In summary, vernacular hermeneutics seeks to provide yet another stage in the indigenous revolt against western hegemony, that we have witnessed in the past forty years. It began with Kosuke Koyama’s Water Buffalo Theology which mobilised indigenous cultural concerns for the theological enterprise and was followed by Korean minjung, Indian dalit, Japanese burakumin, and the ostensibly Latin American liberation theology which was so popular in Western theological circles. Then in theological education, the Theological Education by Extension movement sought to burst out of the alienating Western urban academy and to take seriously the cultural context of learning and ministry.

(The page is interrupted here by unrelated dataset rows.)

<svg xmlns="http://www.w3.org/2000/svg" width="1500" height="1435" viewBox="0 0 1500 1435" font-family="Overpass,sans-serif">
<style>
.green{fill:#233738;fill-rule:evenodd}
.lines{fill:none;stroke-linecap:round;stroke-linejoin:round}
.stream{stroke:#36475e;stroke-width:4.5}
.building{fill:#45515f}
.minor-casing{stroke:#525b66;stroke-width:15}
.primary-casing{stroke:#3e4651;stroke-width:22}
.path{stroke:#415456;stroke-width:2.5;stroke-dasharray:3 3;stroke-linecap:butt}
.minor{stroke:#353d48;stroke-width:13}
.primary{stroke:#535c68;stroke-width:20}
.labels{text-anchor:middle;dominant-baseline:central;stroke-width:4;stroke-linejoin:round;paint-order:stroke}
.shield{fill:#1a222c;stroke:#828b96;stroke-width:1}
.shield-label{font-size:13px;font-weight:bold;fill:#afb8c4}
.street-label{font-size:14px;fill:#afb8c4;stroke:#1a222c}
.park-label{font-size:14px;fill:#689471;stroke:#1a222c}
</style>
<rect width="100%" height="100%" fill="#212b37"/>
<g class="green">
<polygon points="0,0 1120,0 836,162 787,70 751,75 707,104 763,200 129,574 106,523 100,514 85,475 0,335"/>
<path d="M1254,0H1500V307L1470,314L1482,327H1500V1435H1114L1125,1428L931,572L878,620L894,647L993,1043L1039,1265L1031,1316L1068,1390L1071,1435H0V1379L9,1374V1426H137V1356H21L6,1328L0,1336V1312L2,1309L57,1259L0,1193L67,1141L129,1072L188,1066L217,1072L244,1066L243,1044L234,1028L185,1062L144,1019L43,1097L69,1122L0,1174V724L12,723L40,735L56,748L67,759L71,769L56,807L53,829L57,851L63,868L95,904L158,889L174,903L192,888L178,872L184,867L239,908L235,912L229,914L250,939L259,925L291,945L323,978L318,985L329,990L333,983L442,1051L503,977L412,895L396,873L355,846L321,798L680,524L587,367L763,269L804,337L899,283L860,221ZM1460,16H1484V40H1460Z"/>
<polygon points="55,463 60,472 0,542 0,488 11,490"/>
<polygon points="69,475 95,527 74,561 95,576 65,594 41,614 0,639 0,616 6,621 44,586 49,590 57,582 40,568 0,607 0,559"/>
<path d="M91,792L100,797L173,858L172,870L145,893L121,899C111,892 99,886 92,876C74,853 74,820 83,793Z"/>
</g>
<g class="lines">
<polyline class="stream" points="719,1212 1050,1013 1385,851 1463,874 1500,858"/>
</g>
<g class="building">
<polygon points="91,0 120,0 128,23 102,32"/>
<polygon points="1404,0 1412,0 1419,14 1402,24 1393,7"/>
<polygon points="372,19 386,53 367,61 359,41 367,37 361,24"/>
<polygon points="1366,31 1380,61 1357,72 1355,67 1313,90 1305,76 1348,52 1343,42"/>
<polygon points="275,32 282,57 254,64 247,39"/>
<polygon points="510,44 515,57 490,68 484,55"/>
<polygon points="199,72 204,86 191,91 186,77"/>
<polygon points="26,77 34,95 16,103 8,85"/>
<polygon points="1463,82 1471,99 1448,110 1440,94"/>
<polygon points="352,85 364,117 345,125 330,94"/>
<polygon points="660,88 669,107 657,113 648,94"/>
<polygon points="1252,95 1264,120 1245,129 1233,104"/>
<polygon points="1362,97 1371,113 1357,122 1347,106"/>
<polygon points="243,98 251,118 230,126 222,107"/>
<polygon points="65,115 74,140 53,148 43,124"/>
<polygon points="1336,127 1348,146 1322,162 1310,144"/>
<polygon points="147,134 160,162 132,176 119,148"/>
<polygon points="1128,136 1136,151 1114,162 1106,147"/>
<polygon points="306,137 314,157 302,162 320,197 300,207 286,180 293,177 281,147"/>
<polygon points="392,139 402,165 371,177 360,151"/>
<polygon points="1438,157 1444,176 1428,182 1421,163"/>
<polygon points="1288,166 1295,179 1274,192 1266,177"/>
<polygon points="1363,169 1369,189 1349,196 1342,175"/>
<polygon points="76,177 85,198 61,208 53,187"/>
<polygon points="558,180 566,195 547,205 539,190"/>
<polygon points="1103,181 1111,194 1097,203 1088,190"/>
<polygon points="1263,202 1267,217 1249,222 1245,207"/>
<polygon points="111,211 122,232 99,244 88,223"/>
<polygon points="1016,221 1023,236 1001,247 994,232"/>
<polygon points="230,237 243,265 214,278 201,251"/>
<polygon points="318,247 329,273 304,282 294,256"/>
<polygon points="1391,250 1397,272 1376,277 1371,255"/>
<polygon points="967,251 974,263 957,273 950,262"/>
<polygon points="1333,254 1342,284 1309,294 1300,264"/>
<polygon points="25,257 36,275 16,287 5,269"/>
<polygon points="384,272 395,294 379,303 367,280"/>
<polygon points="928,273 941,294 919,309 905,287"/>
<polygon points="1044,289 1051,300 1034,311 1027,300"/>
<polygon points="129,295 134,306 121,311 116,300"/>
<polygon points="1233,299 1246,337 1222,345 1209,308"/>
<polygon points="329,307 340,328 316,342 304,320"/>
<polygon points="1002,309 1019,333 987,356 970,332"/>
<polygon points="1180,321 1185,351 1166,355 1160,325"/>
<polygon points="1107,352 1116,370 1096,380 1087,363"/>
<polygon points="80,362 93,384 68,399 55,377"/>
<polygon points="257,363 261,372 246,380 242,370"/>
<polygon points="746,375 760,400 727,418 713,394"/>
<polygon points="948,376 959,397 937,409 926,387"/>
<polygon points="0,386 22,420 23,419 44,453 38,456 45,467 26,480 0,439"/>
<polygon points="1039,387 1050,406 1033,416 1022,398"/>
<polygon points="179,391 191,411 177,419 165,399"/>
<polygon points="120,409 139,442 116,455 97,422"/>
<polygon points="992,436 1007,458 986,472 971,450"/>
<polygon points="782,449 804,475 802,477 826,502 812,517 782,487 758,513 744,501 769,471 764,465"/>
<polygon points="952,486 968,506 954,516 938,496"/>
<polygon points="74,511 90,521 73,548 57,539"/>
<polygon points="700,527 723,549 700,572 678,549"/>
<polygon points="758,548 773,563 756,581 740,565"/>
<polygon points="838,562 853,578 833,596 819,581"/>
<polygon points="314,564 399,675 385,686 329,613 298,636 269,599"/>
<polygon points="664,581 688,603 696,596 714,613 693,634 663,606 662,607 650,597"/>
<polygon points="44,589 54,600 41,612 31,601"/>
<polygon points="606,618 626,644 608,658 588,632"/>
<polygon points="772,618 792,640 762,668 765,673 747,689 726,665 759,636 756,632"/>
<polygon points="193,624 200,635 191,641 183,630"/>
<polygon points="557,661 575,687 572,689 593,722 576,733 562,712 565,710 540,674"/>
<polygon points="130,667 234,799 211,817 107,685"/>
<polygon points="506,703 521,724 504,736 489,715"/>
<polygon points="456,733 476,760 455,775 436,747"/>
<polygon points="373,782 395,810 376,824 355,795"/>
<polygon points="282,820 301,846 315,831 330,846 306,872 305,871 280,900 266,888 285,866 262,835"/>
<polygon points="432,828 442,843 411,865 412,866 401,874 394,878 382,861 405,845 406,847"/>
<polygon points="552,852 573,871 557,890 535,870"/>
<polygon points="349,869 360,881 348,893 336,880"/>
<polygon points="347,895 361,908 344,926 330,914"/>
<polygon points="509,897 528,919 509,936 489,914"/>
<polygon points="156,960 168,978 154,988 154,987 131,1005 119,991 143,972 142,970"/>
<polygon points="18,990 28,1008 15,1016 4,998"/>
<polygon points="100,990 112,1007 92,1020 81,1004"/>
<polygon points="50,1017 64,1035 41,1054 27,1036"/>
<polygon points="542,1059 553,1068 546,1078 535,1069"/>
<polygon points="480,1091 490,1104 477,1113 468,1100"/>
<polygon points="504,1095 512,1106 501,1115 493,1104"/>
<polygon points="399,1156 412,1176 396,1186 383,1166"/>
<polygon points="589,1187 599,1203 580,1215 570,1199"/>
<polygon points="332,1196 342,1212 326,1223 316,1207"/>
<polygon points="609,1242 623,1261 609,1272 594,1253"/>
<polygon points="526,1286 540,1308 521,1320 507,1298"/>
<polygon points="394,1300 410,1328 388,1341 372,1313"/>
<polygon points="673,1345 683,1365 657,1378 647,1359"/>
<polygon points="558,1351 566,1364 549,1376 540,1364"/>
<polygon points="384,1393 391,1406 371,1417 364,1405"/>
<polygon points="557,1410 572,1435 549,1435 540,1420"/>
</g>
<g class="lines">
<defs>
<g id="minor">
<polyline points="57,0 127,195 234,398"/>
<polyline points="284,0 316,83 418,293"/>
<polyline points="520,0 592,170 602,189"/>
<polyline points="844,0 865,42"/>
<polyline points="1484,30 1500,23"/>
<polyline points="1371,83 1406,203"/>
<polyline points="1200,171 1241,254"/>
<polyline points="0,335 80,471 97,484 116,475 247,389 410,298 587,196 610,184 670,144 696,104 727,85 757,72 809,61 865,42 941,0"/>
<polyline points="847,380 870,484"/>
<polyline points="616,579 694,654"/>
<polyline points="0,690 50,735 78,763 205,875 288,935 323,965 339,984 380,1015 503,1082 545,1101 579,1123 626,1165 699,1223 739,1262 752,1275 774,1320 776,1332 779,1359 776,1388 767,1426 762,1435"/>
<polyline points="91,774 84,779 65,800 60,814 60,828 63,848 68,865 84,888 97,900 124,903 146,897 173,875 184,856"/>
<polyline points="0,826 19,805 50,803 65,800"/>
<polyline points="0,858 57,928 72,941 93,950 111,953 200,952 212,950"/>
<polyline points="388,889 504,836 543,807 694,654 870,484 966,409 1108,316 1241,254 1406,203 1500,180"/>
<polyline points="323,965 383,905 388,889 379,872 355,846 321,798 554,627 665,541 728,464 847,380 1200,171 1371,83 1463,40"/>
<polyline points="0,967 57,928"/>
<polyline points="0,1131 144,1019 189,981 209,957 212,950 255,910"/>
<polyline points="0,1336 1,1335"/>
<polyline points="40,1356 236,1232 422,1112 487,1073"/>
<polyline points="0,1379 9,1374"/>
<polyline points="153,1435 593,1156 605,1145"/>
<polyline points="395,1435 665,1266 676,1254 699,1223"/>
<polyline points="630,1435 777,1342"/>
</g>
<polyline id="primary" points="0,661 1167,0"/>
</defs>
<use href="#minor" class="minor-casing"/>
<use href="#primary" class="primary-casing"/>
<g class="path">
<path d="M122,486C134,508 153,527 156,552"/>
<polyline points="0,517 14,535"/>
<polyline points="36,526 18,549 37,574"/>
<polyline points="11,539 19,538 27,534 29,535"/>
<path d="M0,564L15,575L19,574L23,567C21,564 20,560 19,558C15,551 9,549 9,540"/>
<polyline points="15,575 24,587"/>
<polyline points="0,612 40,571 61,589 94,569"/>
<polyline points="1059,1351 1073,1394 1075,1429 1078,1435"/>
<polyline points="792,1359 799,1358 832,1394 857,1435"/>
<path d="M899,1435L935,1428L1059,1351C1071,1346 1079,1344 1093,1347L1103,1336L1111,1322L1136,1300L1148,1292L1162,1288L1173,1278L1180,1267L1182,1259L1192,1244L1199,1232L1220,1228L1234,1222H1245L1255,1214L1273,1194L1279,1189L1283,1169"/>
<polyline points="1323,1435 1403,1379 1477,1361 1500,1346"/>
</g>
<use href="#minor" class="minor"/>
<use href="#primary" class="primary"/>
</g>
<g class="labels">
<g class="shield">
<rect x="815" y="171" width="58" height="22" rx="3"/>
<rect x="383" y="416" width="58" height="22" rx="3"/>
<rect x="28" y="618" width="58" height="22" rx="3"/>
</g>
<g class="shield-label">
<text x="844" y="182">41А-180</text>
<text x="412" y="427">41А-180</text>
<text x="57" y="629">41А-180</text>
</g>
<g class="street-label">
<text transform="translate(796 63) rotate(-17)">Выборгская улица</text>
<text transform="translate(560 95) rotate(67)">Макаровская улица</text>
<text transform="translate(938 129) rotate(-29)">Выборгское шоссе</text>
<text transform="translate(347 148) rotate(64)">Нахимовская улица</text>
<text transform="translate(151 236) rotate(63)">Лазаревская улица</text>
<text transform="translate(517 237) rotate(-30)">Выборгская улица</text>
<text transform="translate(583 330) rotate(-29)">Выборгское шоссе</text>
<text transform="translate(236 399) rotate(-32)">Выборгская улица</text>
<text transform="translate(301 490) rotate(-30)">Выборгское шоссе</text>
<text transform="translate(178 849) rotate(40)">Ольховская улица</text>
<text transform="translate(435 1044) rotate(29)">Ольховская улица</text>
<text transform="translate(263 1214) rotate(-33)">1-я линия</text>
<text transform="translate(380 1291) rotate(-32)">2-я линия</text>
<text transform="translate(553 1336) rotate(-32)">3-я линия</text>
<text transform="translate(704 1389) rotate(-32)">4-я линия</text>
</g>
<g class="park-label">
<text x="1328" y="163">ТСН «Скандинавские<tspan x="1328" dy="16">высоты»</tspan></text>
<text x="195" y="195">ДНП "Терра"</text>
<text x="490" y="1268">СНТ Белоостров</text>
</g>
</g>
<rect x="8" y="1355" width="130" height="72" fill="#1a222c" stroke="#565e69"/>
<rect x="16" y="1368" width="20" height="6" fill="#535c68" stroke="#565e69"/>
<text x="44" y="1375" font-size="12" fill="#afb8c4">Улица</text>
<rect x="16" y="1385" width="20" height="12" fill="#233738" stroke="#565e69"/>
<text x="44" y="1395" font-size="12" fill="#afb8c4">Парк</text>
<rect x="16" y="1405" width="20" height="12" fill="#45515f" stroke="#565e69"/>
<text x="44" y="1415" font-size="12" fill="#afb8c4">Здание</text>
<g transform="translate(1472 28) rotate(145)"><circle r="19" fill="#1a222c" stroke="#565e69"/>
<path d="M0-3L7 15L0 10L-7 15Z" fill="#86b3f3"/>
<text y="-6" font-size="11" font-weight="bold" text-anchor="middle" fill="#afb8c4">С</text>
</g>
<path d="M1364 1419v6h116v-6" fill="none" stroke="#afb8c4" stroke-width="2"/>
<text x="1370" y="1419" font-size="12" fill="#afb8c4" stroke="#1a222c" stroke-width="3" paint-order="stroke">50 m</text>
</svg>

Arguably the most subversive of all. however, has been the shift in Bible translation policy worldwide with the triumph of Eugene Nida’s Dynamic Equivalence theory with its emphasis on ‘naturalness’ and the priority of the readers’ horizon.

Vernacularism is a branch of the ‘new hermeneutic’ which increasingly dominates not only biblical studies but also the disciplines of history, literature and politics. The important insight that human beings bring their own assumptions, biases and limitations to the reading of the Bible is salutary and humbling. But the suggestion that meaning resides not in the text but in the reader, must be resisted. The apostle Paul tells Timothy to strive to ‘correctly handle the word of truth’ (2 Tim. 2:15). This implies a study of the text that will enable one to jettison misconceptions. More importantly it reinforces the teaching of Jesus that in Scripture God has in fact given a word of truth.